* Task directions
Each record below gets repeated exactly, and pictures stay out of the copy.

* Dataset records
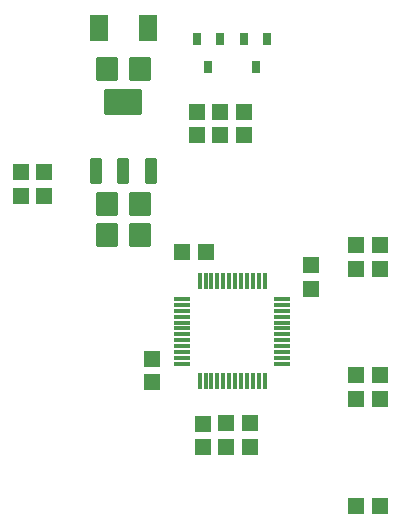
<source format=gtp>
G04*
G04 #@! TF.GenerationSoftware,Altium Limited,Altium Designer,22.3.1 (43)*
G04*
G04 Layer_Color=10066329*
%FSLAX42Y42*%
%MOMM*%
G71*
G04*
G04 #@! TF.SameCoordinates,4198B530-315D-40FA-A6EC-FFF3DE07C210*
G04*
G04*
G04 #@! TF.FilePolarity,Positive*
G04*
G01*
G75*
G04:AMPARAMS|DCode=13|XSize=1.4mm|YSize=1.4mm|CornerRadius=0.07mm|HoleSize=0mm|Usage=FLASHONLY|Rotation=90.000|XOffset=0mm|YOffset=0mm|HoleType=Round|Shape=RoundedRectangle|*
%AMROUNDEDRECTD13*
21,1,1.40,1.26,0,0,90.0*
21,1,1.26,1.40,0,0,90.0*
1,1,0.14,0.63,0.63*
1,1,0.14,0.63,-0.63*
1,1,0.14,-0.63,-0.63*
1,1,0.14,-0.63,0.63*
%
%ADD13ROUNDEDRECTD13*%
%ADD14R,1.45X0.30*%
%ADD15R,0.30X1.45*%
G04:AMPARAMS|DCode=16|XSize=1.4mm|YSize=1.4mm|CornerRadius=0.07mm|HoleSize=0mm|Usage=FLASHONLY|Rotation=0.000|XOffset=0mm|YOffset=0mm|HoleType=Round|Shape=RoundedRectangle|*
%AMROUNDEDRECTD16*
21,1,1.40,1.26,0,0,0.0*
21,1,1.26,1.40,0,0,0.0*
1,1,0.14,0.63,-0.63*
1,1,0.14,-0.63,-0.63*
1,1,0.14,-0.63,0.63*
1,1,0.14,0.63,0.63*
%
%ADD16ROUNDEDRECTD16*%
G04:AMPARAMS|DCode=17|XSize=2mm|YSize=1.8mm|CornerRadius=0.09mm|HoleSize=0mm|Usage=FLASHONLY|Rotation=90.000|XOffset=0mm|YOffset=0mm|HoleType=Round|Shape=RoundedRectangle|*
%AMROUNDEDRECTD17*
21,1,2.00,1.62,0,0,90.0*
21,1,1.82,1.80,0,0,90.0*
1,1,0.18,0.81,0.91*
1,1,0.18,0.81,-0.91*
1,1,0.18,-0.81,-0.91*
1,1,0.18,-0.81,0.91*
%
%ADD17ROUNDEDRECTD17*%
G04:AMPARAMS|DCode=18|XSize=3.25mm|YSize=2.15mm|CornerRadius=0.11mm|HoleSize=0mm|Usage=FLASHONLY|Rotation=180.000|XOffset=0mm|YOffset=0mm|HoleType=Round|Shape=RoundedRectangle|*
%AMROUNDEDRECTD18*
21,1,3.25,1.94,0,0,180.0*
21,1,3.04,2.15,0,0,180.0*
1,1,0.22,-1.52,0.97*
1,1,0.22,1.52,0.97*
1,1,0.22,1.52,-0.97*
1,1,0.22,-1.52,-0.97*
%
%ADD18ROUNDEDRECTD18*%
G04:AMPARAMS|DCode=19|XSize=1mm|YSize=2.15mm|CornerRadius=0.05mm|HoleSize=0mm|Usage=FLASHONLY|Rotation=180.000|XOffset=0mm|YOffset=0mm|HoleType=Round|Shape=RoundedRectangle|*
%AMROUNDEDRECTD19*
21,1,1.00,2.05,0,0,180.0*
21,1,0.90,2.15,0,0,180.0*
1,1,0.10,-0.45,1.02*
1,1,0.10,0.45,1.02*
1,1,0.10,0.45,-1.02*
1,1,0.10,-0.45,-1.02*
%
%ADD19ROUNDEDRECTD19*%
G04:AMPARAMS|DCode=20|XSize=2.2mm|YSize=1.6mm|CornerRadius=0.08mm|HoleSize=0mm|Usage=FLASHONLY|Rotation=270.000|XOffset=0mm|YOffset=0mm|HoleType=Round|Shape=RoundedRectangle|*
%AMROUNDEDRECTD20*
21,1,2.20,1.44,0,0,270.0*
21,1,2.04,1.60,0,0,270.0*
1,1,0.16,-0.72,-1.02*
1,1,0.16,-0.72,1.02*
1,1,0.16,0.72,1.02*
1,1,0.16,0.72,-1.02*
%
%ADD20ROUNDEDRECTD20*%
G04:AMPARAMS|DCode=21|XSize=0.6mm|YSize=1mm|CornerRadius=0.03mm|HoleSize=0mm|Usage=FLASHONLY|Rotation=0.000|XOffset=0mm|YOffset=0mm|HoleType=Round|Shape=RoundedRectangle|*
%AMROUNDEDRECTD21*
21,1,0.60,0.94,0,0,0.0*
21,1,0.54,1.00,0,0,0.0*
1,1,0.06,0.27,-0.47*
1,1,0.06,-0.27,-0.47*
1,1,0.06,-0.27,0.47*
1,1,0.06,0.27,0.47*
%
%ADD21ROUNDEDRECTD21*%
D13*
X710Y3760D02*
D03*
X510D02*
D03*
X710Y3960D02*
D03*
X510D02*
D03*
X3550Y2040D02*
D03*
X3350D02*
D03*
X3550Y2240D02*
D03*
X3350D02*
D03*
X3550Y3140D02*
D03*
X3350D02*
D03*
X3550Y3340D02*
D03*
X3350D02*
D03*
X1880Y3280D02*
D03*
X2080D02*
D03*
X3550Y1130D02*
D03*
X3350D02*
D03*
X2450Y1631D02*
D03*
X2250D02*
D03*
X2450Y1831D02*
D03*
X2250D02*
D03*
D14*
X1877Y2335D02*
D03*
Y2385D02*
D03*
Y2435D02*
D03*
Y2485D02*
D03*
Y2535D02*
D03*
Y2585D02*
D03*
Y2635D02*
D03*
Y2685D02*
D03*
Y2735D02*
D03*
Y2785D02*
D03*
Y2835D02*
D03*
Y2885D02*
D03*
X2723D02*
D03*
Y2835D02*
D03*
Y2785D02*
D03*
Y2735D02*
D03*
Y2685D02*
D03*
Y2635D02*
D03*
Y2585D02*
D03*
Y2535D02*
D03*
Y2485D02*
D03*
Y2435D02*
D03*
Y2385D02*
D03*
Y2335D02*
D03*
D15*
X2025Y3033D02*
D03*
X2075D02*
D03*
X2125D02*
D03*
X2175D02*
D03*
X2225D02*
D03*
X2275D02*
D03*
X2325D02*
D03*
X2375D02*
D03*
X2425D02*
D03*
X2475D02*
D03*
X2525D02*
D03*
X2575D02*
D03*
Y2188D02*
D03*
X2525D02*
D03*
X2475D02*
D03*
X2425D02*
D03*
X2375D02*
D03*
X2325D02*
D03*
X2275D02*
D03*
X2225D02*
D03*
X2175D02*
D03*
X2125D02*
D03*
X2075D02*
D03*
X2025D02*
D03*
D16*
X1620Y2180D02*
D03*
Y2380D02*
D03*
X2050Y1830D02*
D03*
Y1630D02*
D03*
X2965Y3172D02*
D03*
Y2972D02*
D03*
X2400Y4270D02*
D03*
Y4470D02*
D03*
X2200Y4270D02*
D03*
Y4470D02*
D03*
X2000Y4270D02*
D03*
Y4470D02*
D03*
D17*
X1240Y3690D02*
D03*
X1520D02*
D03*
X1240Y3430D02*
D03*
X1520D02*
D03*
X1240Y4830D02*
D03*
X1520D02*
D03*
D18*
X1380Y4553D02*
D03*
D19*
X1610Y3967D02*
D03*
X1380D02*
D03*
X1150D02*
D03*
D20*
X1590Y5180D02*
D03*
X1170D02*
D03*
D21*
X2100Y4850D02*
D03*
X2005Y5090D02*
D03*
X2195D02*
D03*
X2500Y4850D02*
D03*
X2405Y5090D02*
D03*
X2595D02*
D03*
M02*

</source>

* Output
<source format=gtp>
G04*
G04 #@! TF.GenerationSoftware,Altium Limited,Altium Designer,22.3.1 (43)*
G04*
G04 Layer_Color=10066329*
%FSLAX42Y42*%
%MOMM*%
G71*
G04*
G04 #@! TF.SameCoordinates,4198B530-315D-40FA-A6EC-FFF3DE07C210*
G04*
G04*
G04 #@! TF.FilePolarity,Positive*
G04*
G01*
G75*
G04:AMPARAMS|DCode=13|XSize=1.4mm|YSize=1.4mm|CornerRadius=0.07mm|HoleSize=0mm|Usage=FLASHONLY|Rotation=90.000|XOffset=0mm|YOffset=0mm|HoleType=Round|Shape=RoundedRectangle|*
%AMROUNDEDRECTD13*
21,1,1.40,1.26,0,0,90.0*
21,1,1.26,1.40,0,0,90.0*
1,1,0.14,0.63,0.63*
1,1,0.14,0.63,-0.63*
1,1,0.14,-0.63,-0.63*
1,1,0.14,-0.63,0.63*
%
%ADD13ROUNDEDRECTD13*%
%ADD14R,1.45X0.30*%
%ADD15R,0.30X1.45*%
G04:AMPARAMS|DCode=16|XSize=1.4mm|YSize=1.4mm|CornerRadius=0.07mm|HoleSize=0mm|Usage=FLASHONLY|Rotation=0.000|XOffset=0mm|YOffset=0mm|HoleType=Round|Shape=RoundedRectangle|*
%AMROUNDEDRECTD16*
21,1,1.40,1.26,0,0,0.0*
21,1,1.26,1.40,0,0,0.0*
1,1,0.14,0.63,-0.63*
1,1,0.14,-0.63,-0.63*
1,1,0.14,-0.63,0.63*
1,1,0.14,0.63,0.63*
%
%ADD16ROUNDEDRECTD16*%
G04:AMPARAMS|DCode=17|XSize=2mm|YSize=1.8mm|CornerRadius=0.09mm|HoleSize=0mm|Usage=FLASHONLY|Rotation=90.000|XOffset=0mm|YOffset=0mm|HoleType=Round|Shape=RoundedRectangle|*
%AMROUNDEDRECTD17*
21,1,2.00,1.62,0,0,90.0*
21,1,1.82,1.80,0,0,90.0*
1,1,0.18,0.81,0.91*
1,1,0.18,0.81,-0.91*
1,1,0.18,-0.81,-0.91*
1,1,0.18,-0.81,0.91*
%
%ADD17ROUNDEDRECTD17*%
G04:AMPARAMS|DCode=18|XSize=3.25mm|YSize=2.15mm|CornerRadius=0.11mm|HoleSize=0mm|Usage=FLASHONLY|Rotation=180.000|XOffset=0mm|YOffset=0mm|HoleType=Round|Shape=RoundedRectangle|*
%AMROUNDEDRECTD18*
21,1,3.25,1.94,0,0,180.0*
21,1,3.04,2.15,0,0,180.0*
1,1,0.22,-1.52,0.97*
1,1,0.22,1.52,0.97*
1,1,0.22,1.52,-0.97*
1,1,0.22,-1.52,-0.97*
%
%ADD18ROUNDEDRECTD18*%
G04:AMPARAMS|DCode=19|XSize=1mm|YSize=2.15mm|CornerRadius=0.05mm|HoleSize=0mm|Usage=FLASHONLY|Rotation=180.000|XOffset=0mm|YOffset=0mm|HoleType=Round|Shape=RoundedRectangle|*
%AMROUNDEDRECTD19*
21,1,1.00,2.05,0,0,180.0*
21,1,0.90,2.15,0,0,180.0*
1,1,0.10,-0.45,1.02*
1,1,0.10,0.45,1.02*
1,1,0.10,0.45,-1.02*
1,1,0.10,-0.45,-1.02*
%
%ADD19ROUNDEDRECTD19*%
G04:AMPARAMS|DCode=20|XSize=2.2mm|YSize=1.6mm|CornerRadius=0.08mm|HoleSize=0mm|Usage=FLASHONLY|Rotation=270.000|XOffset=0mm|YOffset=0mm|HoleType=Round|Shape=RoundedRectangle|*
%AMROUNDEDRECTD20*
21,1,2.20,1.44,0,0,270.0*
21,1,2.04,1.60,0,0,270.0*
1,1,0.16,-0.72,-1.02*
1,1,0.16,-0.72,1.02*
1,1,0.16,0.72,1.02*
1,1,0.16,0.72,-1.02*
%
%ADD20ROUNDEDRECTD20*%
G04:AMPARAMS|DCode=21|XSize=0.6mm|YSize=1mm|CornerRadius=0.03mm|HoleSize=0mm|Usage=FLASHONLY|Rotation=0.000|XOffset=0mm|YOffset=0mm|HoleType=Round|Shape=RoundedRectangle|*
%AMROUNDEDRECTD21*
21,1,0.60,0.94,0,0,0.0*
21,1,0.54,1.00,0,0,0.0*
1,1,0.06,0.27,-0.47*
1,1,0.06,-0.27,-0.47*
1,1,0.06,-0.27,0.47*
1,1,0.06,0.27,0.47*
%
%ADD21ROUNDEDRECTD21*%
D13*
X710Y3760D02*
D03*
X510D02*
D03*
X710Y3960D02*
D03*
X510D02*
D03*
X3550Y2040D02*
D03*
X3350D02*
D03*
X3550Y2240D02*
D03*
X3350D02*
D03*
X3550Y3140D02*
D03*
X3350D02*
D03*
X3550Y3340D02*
D03*
X3350D02*
D03*
X1880Y3280D02*
D03*
X2080D02*
D03*
X3550Y1130D02*
D03*
X3350D02*
D03*
X2450Y1631D02*
D03*
X2250D02*
D03*
X2450Y1831D02*
D03*
X2250D02*
D03*
D14*
X1877Y2335D02*
D03*
Y2385D02*
D03*
Y2435D02*
D03*
Y2485D02*
D03*
Y2535D02*
D03*
Y2585D02*
D03*
Y2635D02*
D03*
Y2685D02*
D03*
Y2735D02*
D03*
Y2785D02*
D03*
Y2835D02*
D03*
Y2885D02*
D03*
X2723D02*
D03*
Y2835D02*
D03*
Y2785D02*
D03*
Y2735D02*
D03*
Y2685D02*
D03*
Y2635D02*
D03*
Y2585D02*
D03*
Y2535D02*
D03*
Y2485D02*
D03*
Y2435D02*
D03*
Y2385D02*
D03*
Y2335D02*
D03*
D15*
X2025Y3033D02*
D03*
X2075D02*
D03*
X2125D02*
D03*
X2175D02*
D03*
X2225D02*
D03*
X2275D02*
D03*
X2325D02*
D03*
X2375D02*
D03*
X2425D02*
D03*
X2475D02*
D03*
X2525D02*
D03*
X2575D02*
D03*
Y2188D02*
D03*
X2525D02*
D03*
X2475D02*
D03*
X2425D02*
D03*
X2375D02*
D03*
X2325D02*
D03*
X2275D02*
D03*
X2225D02*
D03*
X2175D02*
D03*
X2125D02*
D03*
X2075D02*
D03*
X2025D02*
D03*
D16*
X1620Y2180D02*
D03*
Y2380D02*
D03*
X2050Y1830D02*
D03*
Y1630D02*
D03*
X2965Y3172D02*
D03*
Y2972D02*
D03*
X2400Y4270D02*
D03*
Y4470D02*
D03*
X2200Y4270D02*
D03*
Y4470D02*
D03*
X2000Y4270D02*
D03*
Y4470D02*
D03*
D17*
X1240Y3690D02*
D03*
X1520D02*
D03*
X1240Y3430D02*
D03*
X1520D02*
D03*
X1240Y4830D02*
D03*
X1520D02*
D03*
D18*
X1380Y4553D02*
D03*
D19*
X1610Y3967D02*
D03*
X1380D02*
D03*
X1150D02*
D03*
D20*
X1590Y5180D02*
D03*
X1170D02*
D03*
D21*
X2100Y4850D02*
D03*
X2005Y5090D02*
D03*
X2195D02*
D03*
X2500Y4850D02*
D03*
X2405Y5090D02*
D03*
X2595D02*
D03*
M02*

</source>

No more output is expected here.